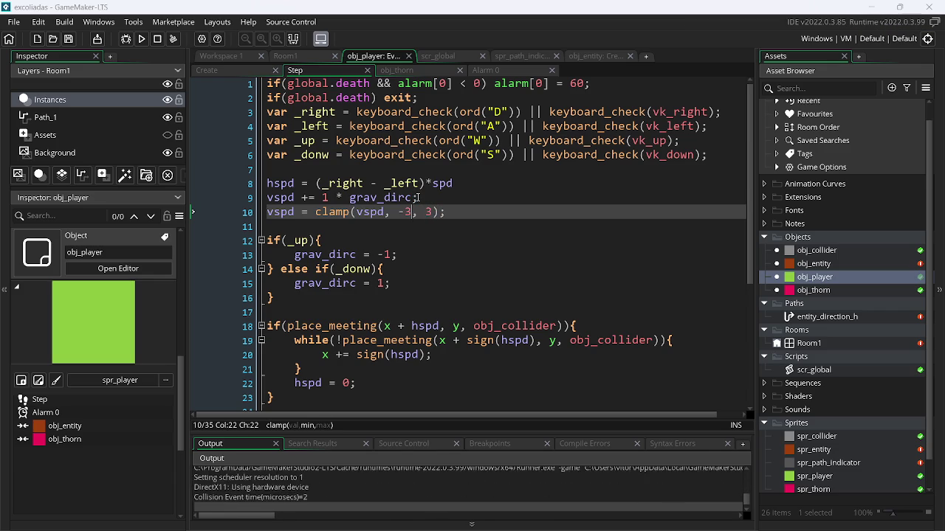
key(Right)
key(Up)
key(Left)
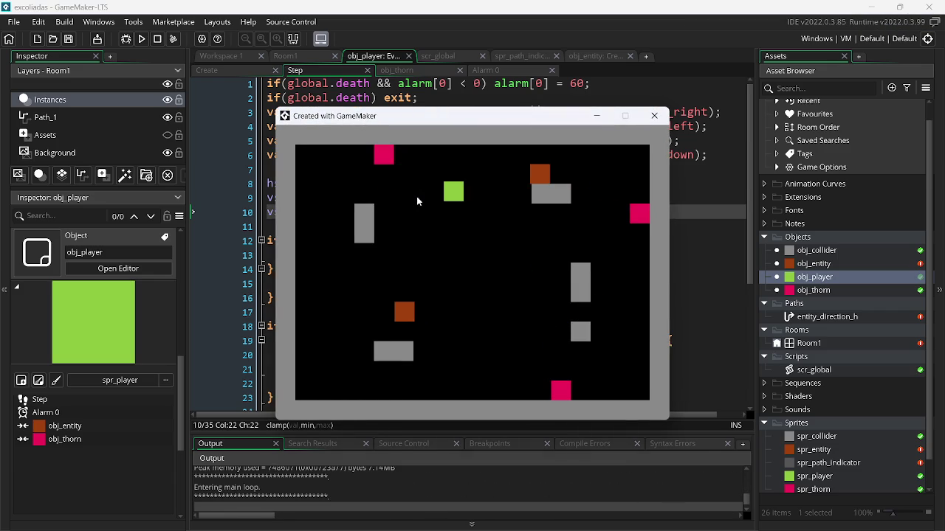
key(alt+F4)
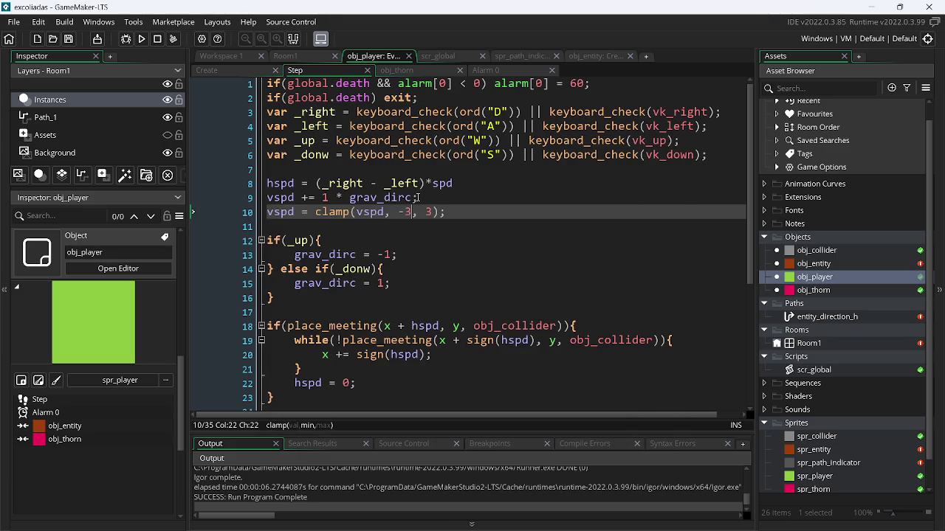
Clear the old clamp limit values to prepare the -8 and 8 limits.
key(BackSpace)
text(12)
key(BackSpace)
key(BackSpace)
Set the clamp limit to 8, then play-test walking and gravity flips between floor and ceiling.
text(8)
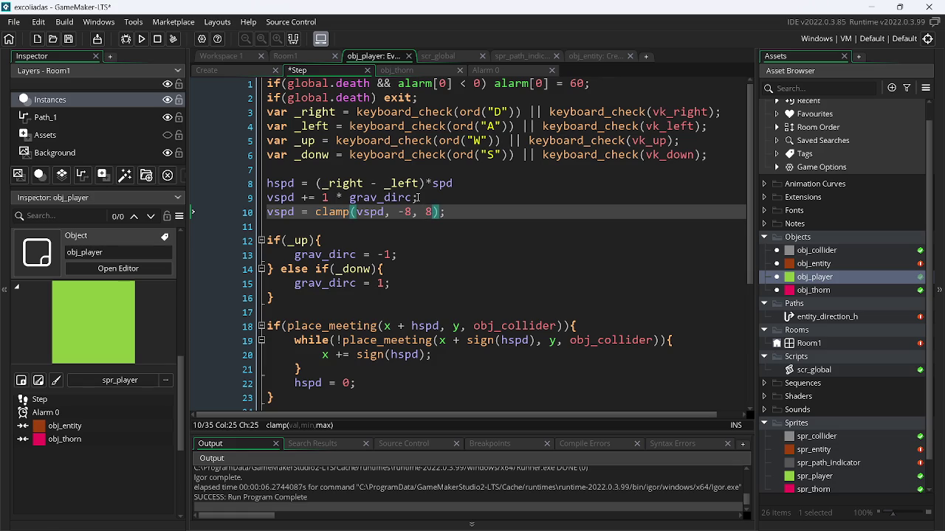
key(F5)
^^^^
__Work required__
A faithful copy of every record is required, with no pictures included.

__Task response__
key(Right)
key(Up)
key(Left)
key(alt+F4)
Clear the old clamp limit values to prepare the -8 and 8 limits.
key(BackSpace)
text(12)
key(BackSpace)
key(BackSpace)
Set the clamp limit to 8, then play-test walking and gravity flips between floor and ceiling.
text(8)
key(F5)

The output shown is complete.